Saved data entries
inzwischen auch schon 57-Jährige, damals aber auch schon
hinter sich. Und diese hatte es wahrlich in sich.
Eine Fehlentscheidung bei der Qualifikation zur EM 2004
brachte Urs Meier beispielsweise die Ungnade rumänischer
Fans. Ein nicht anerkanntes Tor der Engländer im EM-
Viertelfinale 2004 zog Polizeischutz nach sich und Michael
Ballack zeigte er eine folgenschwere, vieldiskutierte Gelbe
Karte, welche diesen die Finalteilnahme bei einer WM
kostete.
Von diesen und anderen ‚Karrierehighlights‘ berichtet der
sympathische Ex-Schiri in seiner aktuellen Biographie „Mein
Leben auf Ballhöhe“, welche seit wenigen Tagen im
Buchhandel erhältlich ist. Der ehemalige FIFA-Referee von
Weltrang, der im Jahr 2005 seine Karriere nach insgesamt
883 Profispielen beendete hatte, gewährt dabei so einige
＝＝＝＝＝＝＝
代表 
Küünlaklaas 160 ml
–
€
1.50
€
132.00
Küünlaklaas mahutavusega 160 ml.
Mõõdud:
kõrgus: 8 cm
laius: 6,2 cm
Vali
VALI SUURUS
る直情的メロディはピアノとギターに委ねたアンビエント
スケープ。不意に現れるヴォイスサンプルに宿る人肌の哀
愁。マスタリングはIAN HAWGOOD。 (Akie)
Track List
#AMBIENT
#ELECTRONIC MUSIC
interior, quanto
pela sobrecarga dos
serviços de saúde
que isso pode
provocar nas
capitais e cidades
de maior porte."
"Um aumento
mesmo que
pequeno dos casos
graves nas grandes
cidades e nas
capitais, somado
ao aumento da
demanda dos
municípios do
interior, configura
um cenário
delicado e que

Directions for this task: Reproduce every entry exactly, with nothing added or dropped.

Response:
inzwischen auch schon 57-Jährige, damals aber auch schon
hinter sich. Und diese hatte es wahrlich in sich.
Eine Fehlentscheidung bei der Qualifikation zur EM 2004
brachte Urs Meier beispielsweise die Ungnade rumänischer
Fans. Ein nicht anerkanntes Tor der Engländer im EM-
Viertelfinale 2004 zog Polizeischutz nach sich und Michael
Ballack zeigte er eine folgenschwere, vieldiskutierte Gelbe
Karte, welche diesen die Finalteilnahme bei einer WM
kostete.
Von diesen und anderen ‚Karrierehighlights‘ berichtet der
sympathische Ex-Schiri in seiner aktuellen Biographie „Mein
Leben auf Ballhöhe“, welche seit wenigen Tagen im
Buchhandel erhältlich ist. Der ehemalige FIFA-Referee von
Weltrang, der im Jahr 2005 seine Karriere nach insgesamt
883 Profispielen beendete hatte, gewährt dabei so einige
＝＝＝＝＝＝＝
代表 
Küünlaklaas 160 ml
–
€
1.50
€
132.00
Küünlaklaas mahutavusega 160 ml.
Mõõdud:
kõrgus: 8 cm
laius: 6,2 cm
Vali
VALI SUURUS
る直情的メロディはピアノとギターに委ねたアンビエント
スケープ。不意に現れるヴォイスサンプルに宿る人肌の哀
愁。マスタリングはIAN HAWGOOD。 (Akie)
Track List
#AMBIENT
#ELECTRONIC MUSIC
interior, quanto
pela sobrecarga dos
serviços de saúde
que isso pode
provocar nas
capitais e cidades
de maior porte."
"Um aumento
mesmo que
pequeno dos casos
graves nas grandes
cidades e nas
capitais, somado
ao aumento da
demanda dos
municípios do
interior, configura
um cenário
delicado e que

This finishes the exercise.